Signatures have long been the way in which we officially identify ourselves, so if an organization is unable to trust the veracity of its users’ signatures, those signatures lose their purpose. Integration into an organization’s existing identity verification service (or an externally trusted third-party service) is critical when fortifying the identity layer of any IT solution.

Signatures are a crucial, widely used component of document and identity security. To access state government services — for instance, to obtain a business license, unemployment assistance or an environmental permit — citizens must complete and sign forms. Digital signatures differ from e-signatures (which verify a signer’s identity via email or phone) in that they are backed by a certificate issued by a trusted third party. 

This validation is beneficial for agencies, because zero-trust mandates that all resources, regardless of physical or network location, undergo verification, authentication and thorough authorization before being allowed access to another resource. Instead of domain-level permissions focused on a network security perimeter, zero-trust policies enable IT teams to enforce granular, context-based policies for every interaction. To achieve the objectives laid out in the identity pillar of CISA’s latest maturity model, zero trust must begin at the individual document level. 

READ: Adobe conference examines how to make government websites more useful. 

Embed Zero Trust into Citizen Services to Foster Trust

Documents, forms and signatures are required to monitor approval processes and decision-making in every government organization, both internally and externally. Government forms are the gateway for millions of people to apply for critical services such as government housing, small business loans, food assistance and health insurance. 

Due to the sheer number of forms that must be signed across state and local governments each day, the adoption of a secure digital signature tool would alleviate CX and security concerns in common government interactions. 

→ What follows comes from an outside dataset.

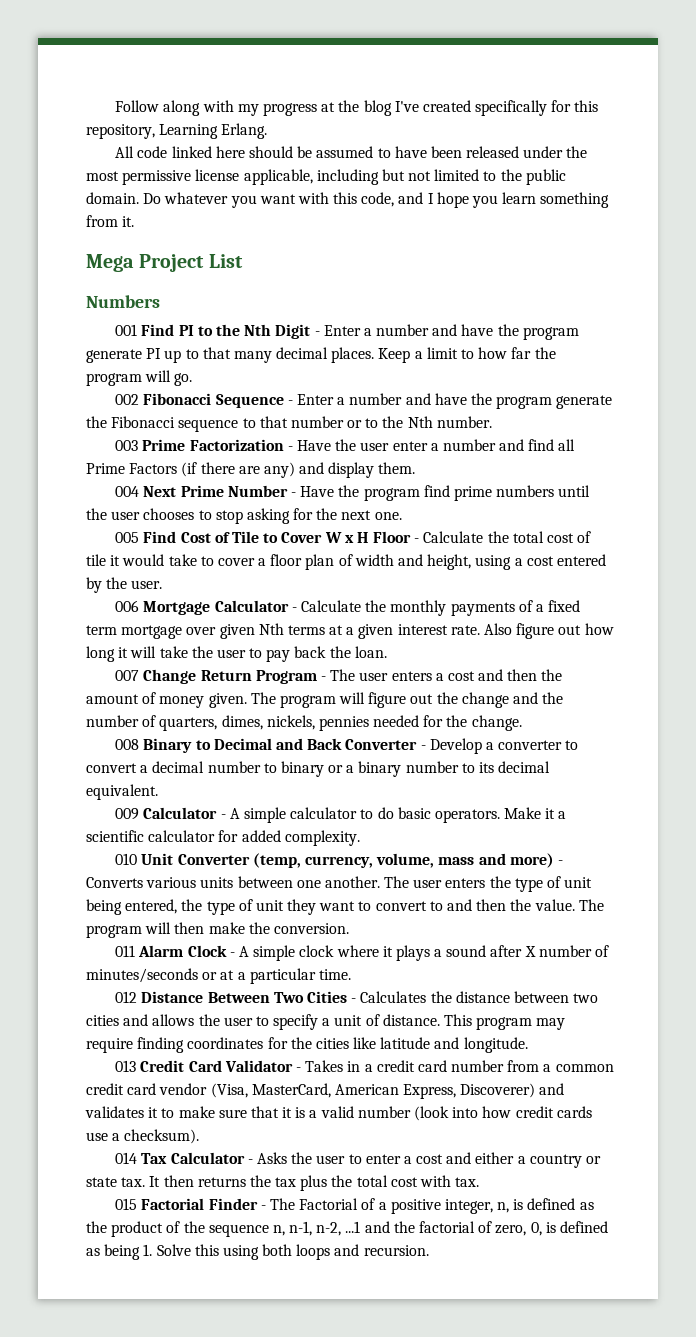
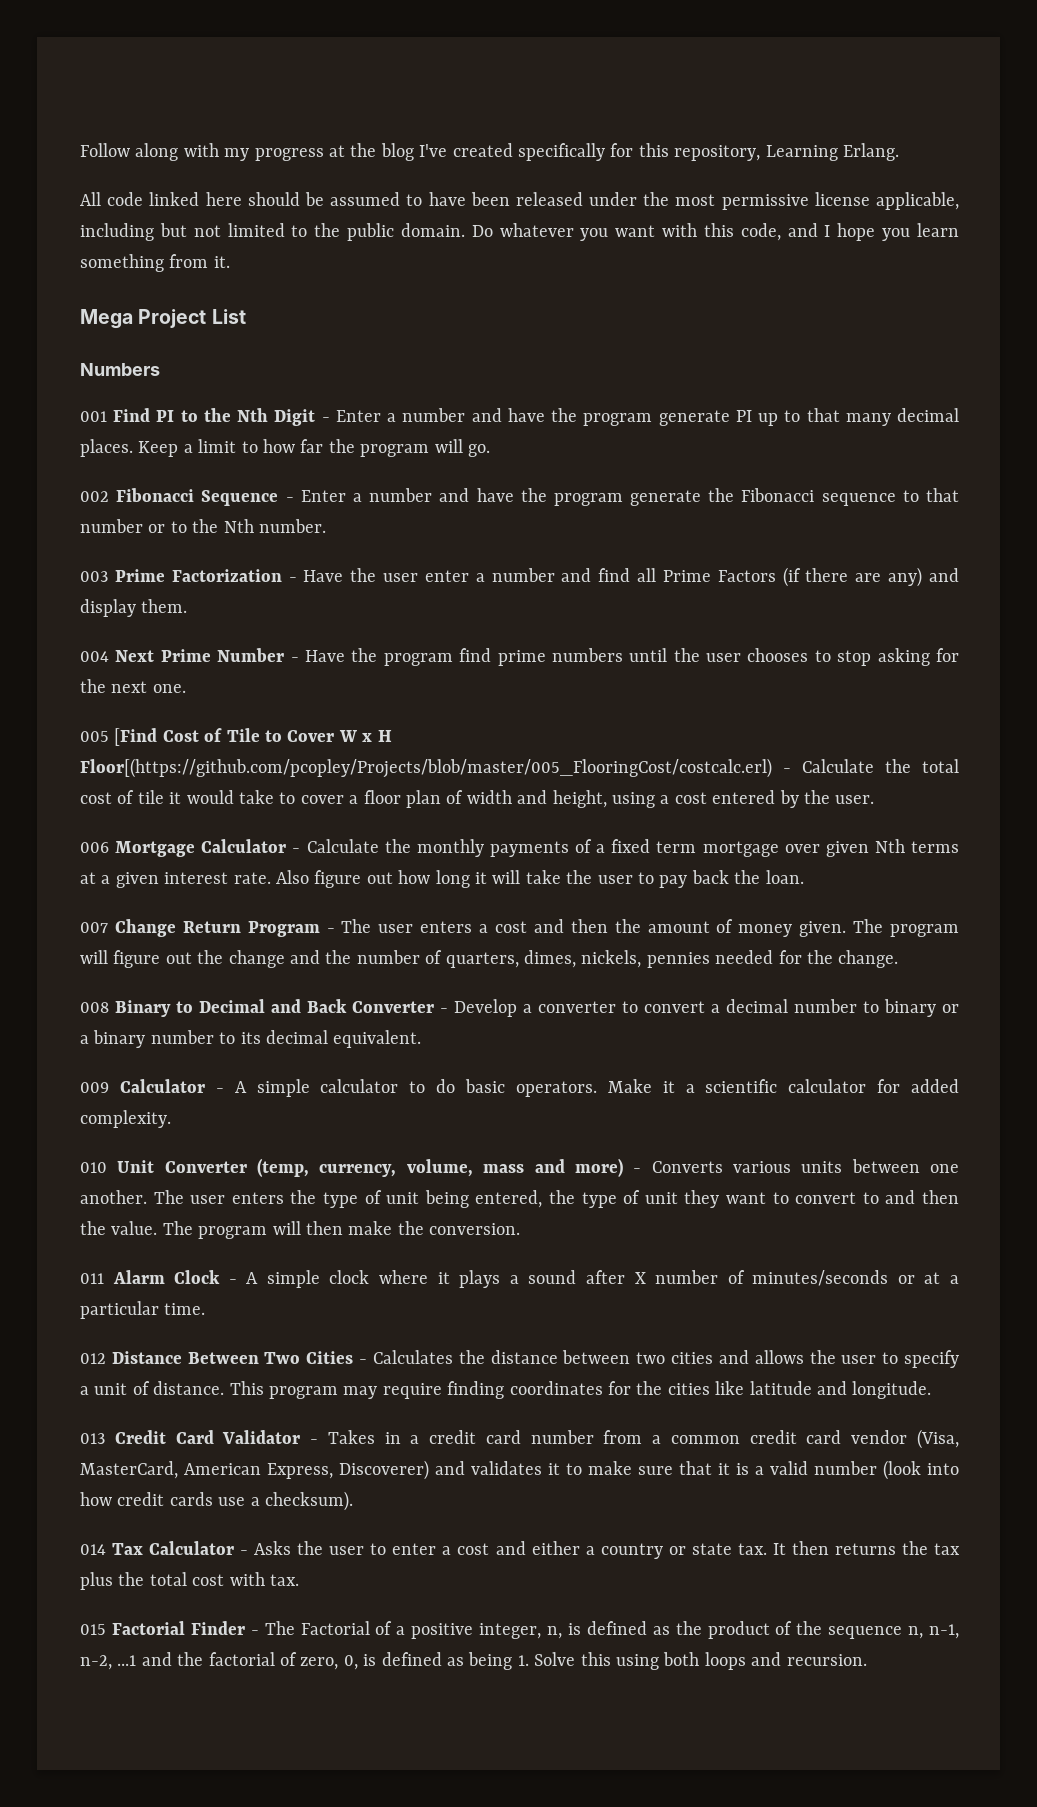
[143,531,177,543] Find -> [114,728,158,746] [Find
[373,531,412,543] Floor -> [80,758,772,778] Floor[(https://github.com/pcopley/Projects/blob/master/005_FlooringCost/costcalc.erl)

Achieving digital transformation goals and a zero-trust architecture should not be viewed as competing priorities. While modern IT tools deliver transformational capabilities for government, protecting citizen and agency data is paramount. State and local government IT leaders should seek solutions that adhere to zero-trust principles so their organizations can operate effectively in a digital world — and interact easily with federal agencies — without compromising security.